## Selected passage
□ □ □

Similar to the events hash, views can specify a configuration hash for collections and models.

Benefits

  • Better code organization via declarative event bindings for models and collections
  • Lightweight, only 1kb (vs Marionette which is 40kb minified)

Usage

bower install backbone.dataevents --save

Getting it into your project

The Backbone.dataEvents plugin follows the UMD pattern for JavaScript modules, that means that it can be loaded in a browser via a traditional <script> tag or a module loader (like require.js) or even server-side with Node.js

If you are using a module loader, just include it as any other module.
If you choose to load it via script tags, just make sure to do so after you include Backbone.

 <script type="text/javascript" src="underscore.js"></script>
 <script type="text/javascript" src="backbone.js"></script>
 <script type="text/javascript" src="backbone.global.js"></script>

In your code

Once it is loaded, all of your views will have access to 2 new properties (just extend from Backbone.View as usual): modelEvents and collectionEvents.

□ □ □

Please reproduce the Backbone.dataEvents plugin description above word for word, in full.

[Images with pose keypoints]
□ □ □

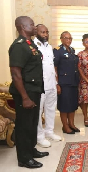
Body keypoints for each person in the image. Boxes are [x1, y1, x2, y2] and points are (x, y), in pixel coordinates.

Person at [9, 16, 48, 169]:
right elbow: (16, 73)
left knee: (32, 124)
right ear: (23, 27)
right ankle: (24, 159)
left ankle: (31, 150)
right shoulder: (19, 46)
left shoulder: (30, 44)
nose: (34, 26)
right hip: (24, 92)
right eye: (31, 24)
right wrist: (25, 97)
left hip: (34, 90)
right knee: (24, 125)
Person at [34, 24, 61, 148]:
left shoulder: (49, 47)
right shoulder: (33, 46)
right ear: (36, 32)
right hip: (40, 85)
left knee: (51, 109)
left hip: (51, 84)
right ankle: (40, 136)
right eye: (42, 32)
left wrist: (56, 83)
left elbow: (51, 67)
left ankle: (49, 131)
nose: (45, 34)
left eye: (47, 32)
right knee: (39, 111)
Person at [54, 31, 80, 134]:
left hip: (73, 81)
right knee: (64, 106)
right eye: (66, 38)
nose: (68, 40)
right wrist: (57, 84)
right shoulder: (57, 51)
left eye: (70, 38)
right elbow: (54, 68)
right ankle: (65, 126)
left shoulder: (72, 50)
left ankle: (71, 124)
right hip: (63, 83)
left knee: (72, 104)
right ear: (61, 39)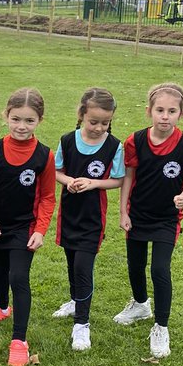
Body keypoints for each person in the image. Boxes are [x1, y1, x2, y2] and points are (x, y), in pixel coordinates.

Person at [114, 82, 183, 358]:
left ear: (181, 114)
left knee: (160, 269)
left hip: (167, 218)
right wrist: (123, 211)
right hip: (138, 215)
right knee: (135, 265)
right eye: (160, 110)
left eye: (172, 111)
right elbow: (128, 176)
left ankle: (161, 327)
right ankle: (141, 305)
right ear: (149, 111)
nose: (165, 116)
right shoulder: (135, 141)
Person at [0, 87, 56, 366]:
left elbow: (47, 197)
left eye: (29, 120)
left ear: (39, 121)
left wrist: (40, 230)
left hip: (26, 228)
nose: (22, 126)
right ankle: (1, 308)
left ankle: (19, 341)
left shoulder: (44, 156)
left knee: (18, 277)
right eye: (16, 119)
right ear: (6, 116)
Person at [52, 88, 124, 351]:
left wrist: (94, 183)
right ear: (81, 114)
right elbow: (55, 171)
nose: (99, 128)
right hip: (69, 215)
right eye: (94, 122)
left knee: (83, 267)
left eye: (105, 123)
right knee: (72, 262)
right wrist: (69, 180)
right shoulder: (67, 141)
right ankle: (75, 301)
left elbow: (118, 179)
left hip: (93, 219)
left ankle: (81, 324)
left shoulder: (114, 146)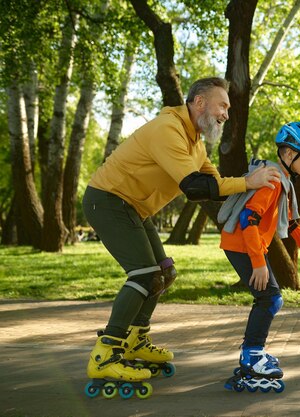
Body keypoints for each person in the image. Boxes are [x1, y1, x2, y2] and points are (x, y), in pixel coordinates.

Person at [82, 77, 281, 395]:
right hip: (107, 199)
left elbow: (215, 185)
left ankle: (134, 340)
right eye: (222, 105)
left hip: (133, 208)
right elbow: (193, 187)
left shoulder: (196, 143)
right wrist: (249, 183)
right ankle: (106, 354)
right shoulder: (168, 130)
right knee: (145, 275)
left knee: (164, 272)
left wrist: (250, 186)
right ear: (199, 102)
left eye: (228, 108)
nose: (226, 114)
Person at [218, 122, 300, 393]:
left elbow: (291, 224)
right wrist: (257, 262)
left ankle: (252, 352)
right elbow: (248, 218)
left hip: (246, 244)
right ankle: (252, 355)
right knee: (270, 298)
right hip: (242, 244)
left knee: (269, 298)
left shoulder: (283, 180)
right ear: (289, 154)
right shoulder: (274, 180)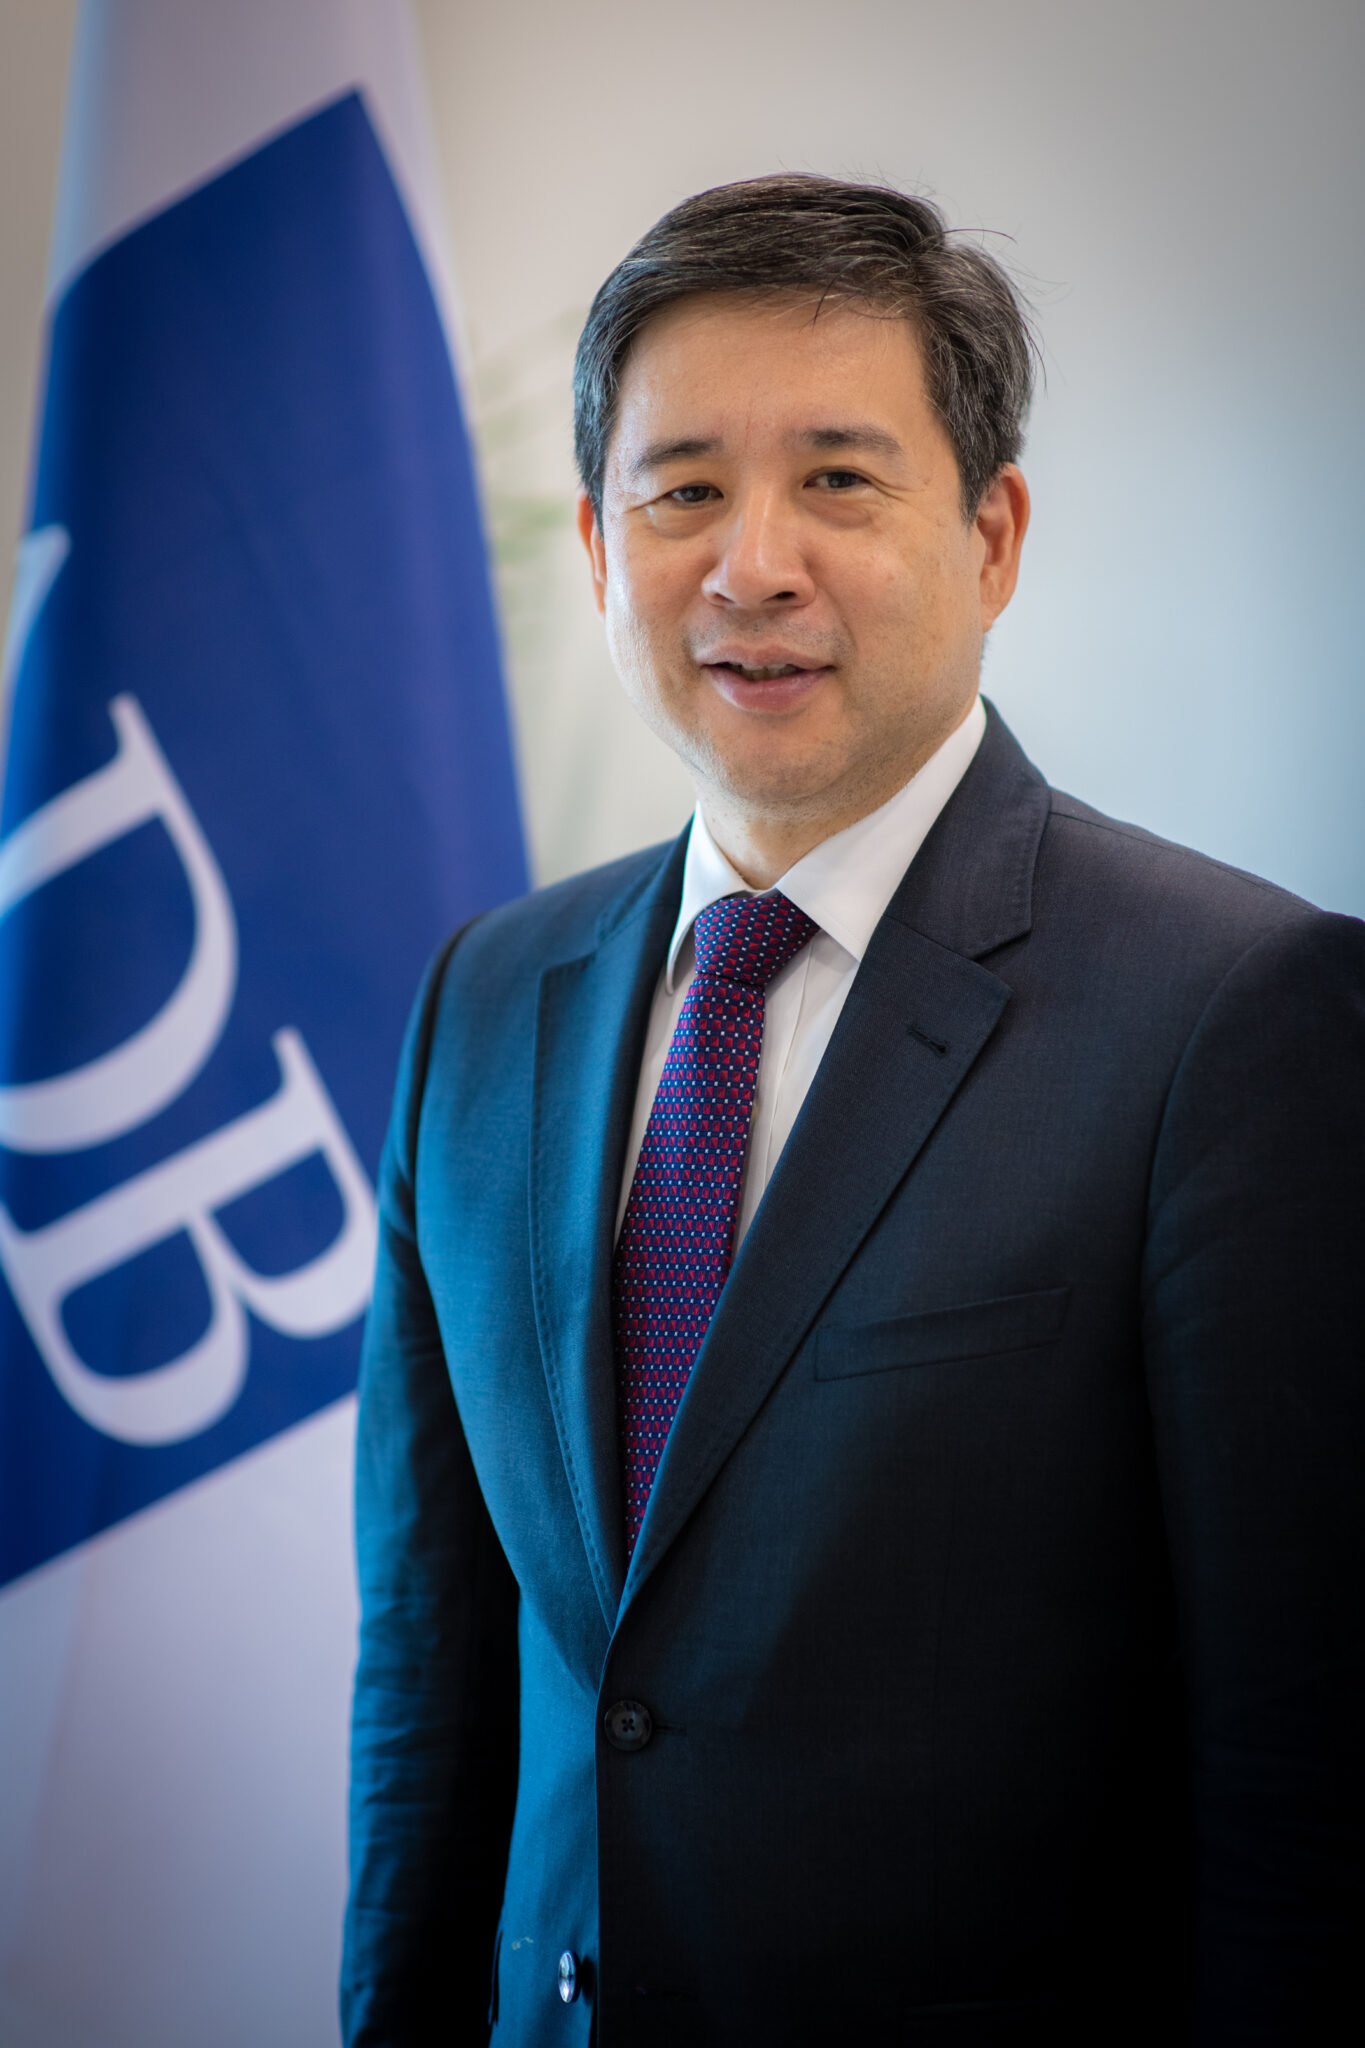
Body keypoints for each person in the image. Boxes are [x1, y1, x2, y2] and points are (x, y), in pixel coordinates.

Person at [340, 176, 1364, 2047]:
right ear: (596, 547)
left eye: (836, 478)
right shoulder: (480, 1002)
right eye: (681, 492)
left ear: (991, 537)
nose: (751, 566)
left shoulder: (1234, 1013)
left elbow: (1303, 1767)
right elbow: (431, 1677)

□ □ □

## Response
Similar to the events hash, views can specify a configuration hash for collections and models.

Benefits

  • Better code organization via declarative event bindings for models and collections
  • Lightweight, only 1kb (vs Marionette which is 40kb minified)

Usage

bower install backbone.dataevents --save

Getting it into your project

The Backbone.dataEvents plugin follows the UMD pattern for JavaScript modules, that means that it can be loaded in a browser via a traditional <script> tag or a module loader (like require.js) or even server-side with Node.js

If you are using a module loader, just include it as any other module.
If you choose to load it via script tags, just make sure to do so after you include Backbone.

 <script type="text/javascript" src="underscore.js"></script>
 <script type="text/javascript" src="backbone.js"></script>
 <script type="text/javascript" src="backbone.global.js"></script>

In your code

Once it is loaded, all of your views will have access to 2 new properties (just extend from Backbone.View as usual): modelEvents and collectionEvents.